Все еще стоявший в оцепенении усатый по примеру своего товарища тоже двинулся к Бочарову и, играя крупными желваками на выступающих скулах, доложил:
— Старший лейтенант Привезенцев, тоже из госпиталя и тоже в войска. Разрешите одеться?
Даже сейчас, попав явно в неловкое положение, из Привезенцева так и рвалась неудержимая удаль. Он ловко и быстро натянул гимнастерку, подпоясался, причесал растрепанные волосы и, видимо, довольный собой, уже свободнее и проще заговорил:
— Заладили эти кадровики, товарищ полковник, одно: езжай в запасный полк командиром батальона, и все.
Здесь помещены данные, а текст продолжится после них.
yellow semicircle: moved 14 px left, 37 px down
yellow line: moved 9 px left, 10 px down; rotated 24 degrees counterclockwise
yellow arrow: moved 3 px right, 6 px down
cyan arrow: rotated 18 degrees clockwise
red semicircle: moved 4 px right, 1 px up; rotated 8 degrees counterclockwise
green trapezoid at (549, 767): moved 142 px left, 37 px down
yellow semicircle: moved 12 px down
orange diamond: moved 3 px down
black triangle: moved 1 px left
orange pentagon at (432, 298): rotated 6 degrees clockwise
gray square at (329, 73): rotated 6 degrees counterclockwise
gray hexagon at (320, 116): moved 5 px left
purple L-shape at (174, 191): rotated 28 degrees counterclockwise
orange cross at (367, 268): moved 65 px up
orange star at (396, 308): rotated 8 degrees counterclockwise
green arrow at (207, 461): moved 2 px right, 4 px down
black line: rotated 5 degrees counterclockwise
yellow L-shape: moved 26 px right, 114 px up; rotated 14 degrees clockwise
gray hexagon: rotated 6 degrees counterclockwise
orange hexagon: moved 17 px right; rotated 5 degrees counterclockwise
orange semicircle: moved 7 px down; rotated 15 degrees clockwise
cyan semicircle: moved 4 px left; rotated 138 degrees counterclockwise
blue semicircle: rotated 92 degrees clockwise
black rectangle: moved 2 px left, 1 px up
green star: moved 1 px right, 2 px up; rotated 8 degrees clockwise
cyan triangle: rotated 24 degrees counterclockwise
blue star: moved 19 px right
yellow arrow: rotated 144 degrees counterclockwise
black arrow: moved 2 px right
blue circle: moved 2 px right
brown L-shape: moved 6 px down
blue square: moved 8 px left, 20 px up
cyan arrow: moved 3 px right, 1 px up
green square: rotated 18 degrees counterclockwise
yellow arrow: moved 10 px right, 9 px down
А что мне делать в этом разнесчастном запасном полку! Опять шагистика да смотры разные. Так и заявил им: только на фронт, или в этой комнате всю войну просижу! Испугались! Выдали предписание, уезжай, дескать, от греха!
— А вы тоже из госпиталя, товарищ полковник? — стараясь прервать непочтительную речь друга, спросил Бондарь.
— Да, из госпиталя.
— И долго лежали, разрешите узнать?
— Три месяца.
— И мы по месячишку отвалялись, — не замечая кивков и подмигиваний Бондаря, вновь заговорил Привезенцев, — а потом в отпуску погулять разбежались, да…
— Не удалось, — снова перебил его Бондарь, — время неподходящее.
— Ну что ты встреваешь? — накинулся на него Привезенцев. — Ты думаешь, нас товарищ полковник не поймет?
— Меня зовут Андрей Николаевич, — сказал Бочаров.
— А мы Федоры, он Логинович, а я Петрович, — представил себя и друга Привезенцев. — Вот я и говорю: ты думаешь, нас Андрей Николаевич не поймет?
Теперь Бочаров заметил, что Привезенцев много выпил, и только большая физическая сила и выносливость держали его на ногах.
— Знаете, Андрей Николаевич, — видимо все больше пьянея, продолжал Привезенцев, — тут даже самый спокойный человек взорвется. А я? Я что — слабый, нет, я не говорю физически, физически я здоров, еще двухпудовиком крещусь, я про силу моральную!